Not the expected drift of blood-red poppies or the silhouette of a lonely cross with a World War I helmet dangling from it but a much more challenging image to illustrate this Remembrance Sunday post. We remember those who fought and died best when we strive to achieve what they fought for: a kinder, more peaceful, more forgiving world. The embrace of these two mothers grieving the loss of their children is a stark reminder that we do not have to hate; we do not have to be divided. Reconciliation is always possible, if we are willing to allow it. Let us pray that it may be so, whatever kind of war or conflict may confront us.
Note: I also wrote about this image during Holy Week this year.

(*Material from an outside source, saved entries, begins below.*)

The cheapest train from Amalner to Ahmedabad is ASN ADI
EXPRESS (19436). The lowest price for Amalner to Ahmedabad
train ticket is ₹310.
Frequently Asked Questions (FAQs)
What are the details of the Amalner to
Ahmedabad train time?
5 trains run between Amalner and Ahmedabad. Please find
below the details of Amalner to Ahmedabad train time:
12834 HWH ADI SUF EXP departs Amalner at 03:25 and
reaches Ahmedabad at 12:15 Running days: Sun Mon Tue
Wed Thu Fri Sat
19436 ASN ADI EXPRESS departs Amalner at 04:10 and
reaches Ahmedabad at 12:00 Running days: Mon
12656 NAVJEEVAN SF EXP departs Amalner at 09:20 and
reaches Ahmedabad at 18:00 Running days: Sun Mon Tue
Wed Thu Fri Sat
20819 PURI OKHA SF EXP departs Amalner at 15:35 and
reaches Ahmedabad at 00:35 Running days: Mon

How often the poet and painter see what we do not! Or perhaps it is simply that recent generations have seen too much blood, too many horrors, to think of the crucifixion in anything but the most brutal terms. Of course it was brutal, but the modern film-maker’s lingering on torn flesh and gaping wounds misses something an older age understood instinctively: how to enter imaginatively into the drama of the cross not as spectacle but as participant. From the Dream of the Rood to the Harley lyrics, the poet’s vision of the duel between good and evil is intensely personal. The cross is no mere gibbet but speaks of its hour of glory when it bore creation’s lord; Christ questions us, demanding to know how he has erred that we should treat him so; and the dropping of that ‘lovely tear from lovely eye’ is like a lance to the heart of the onlooker. With Julian, most poetic and most homely of theologians, we see the blood falling from his pierced head as raindrops fall from cottage eaves after a shower and feel the wind that blows over Calvary and dries his flesh.

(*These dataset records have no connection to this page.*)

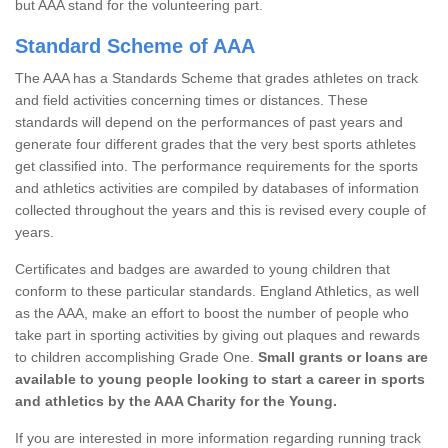
but AAA stand for the volunteering part.
Standard Scheme of AAA
The AAA has a Standards Scheme that grades athletes on track
and field activities concerning times or distances. These
standards will depend on the performances of past years and
generate four different grades that the very best sports athletes
get classified into. The performance requirements for the sports
and athletics activities are compiled by databases of information
collected throughout the years and this is revised every couple of
years.
Certificates and badges are awarded to young children that
conform to these particular standards. England Athletics, as well
as the AAA, make an effort to boost the number of people who
take part in sporting activities by giving out plaques and rewards
to children accomplishing Grade One.
Small grants or loans are
available to young people looking to start a career in sports
and athletics by the AAA Charity for the Young.
If you are interested in more information regarding running track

Our vision shifts and changes. We see the soldiers casting lots for Christ’s clothing, driving home the nails; taunting him, or maybe offering him some kind of sedative on a hyssop stick; we hear the thieves crucified with him and that gracious promise to the one popular tradition names Dismas to be with him in paradise; we watch the tender scene where he entrusts his mother to John and John to his mother; and finally, there is that last great cry, when Jesus gives up his spirit and the veil of the temple is torn in two as heaven and earth groan with one voice: the Son of God has died. What escapes us is the significance of what we see. It is too vast. Two thousand years of theological endeavour have not yet exhausted the meaning of what happened on Calvary, but I think Nicholas Mynheer’s painting captures one important element.
The mothers of Jesus and Judas embrace. Both have lost a much-loved son; both know the grief of being outcasts. To take one’s own life is against the Law; to be crucified as a common criminal is beyond the pale. But there is more than that. These two women know that their sons are eternally linked, that the actions of the one led to the death of the other, but there is no room for accusations, no desire to perpetuate a hostility in which neither they nor their sons shared. They knew that Jesus and Judas were friends. They had probably fussed over them and the other disciples on their rare visits home, delighting in their companionship and banter. They knew the humanity of their sons, and were not afraid of their own. The cross stands as a symbol of forgiveness and reconciliation and we see in Mary and the mother of Judas that forgiveness and reconciliation at work. There is nothing but love between them, nothing but the desire to comfort, to lessen the agony each feels.
The cross now stands empty, having done its work. Jesus descends into the underworld to seek and save the dead. Among them, surely, is his friend, Judas.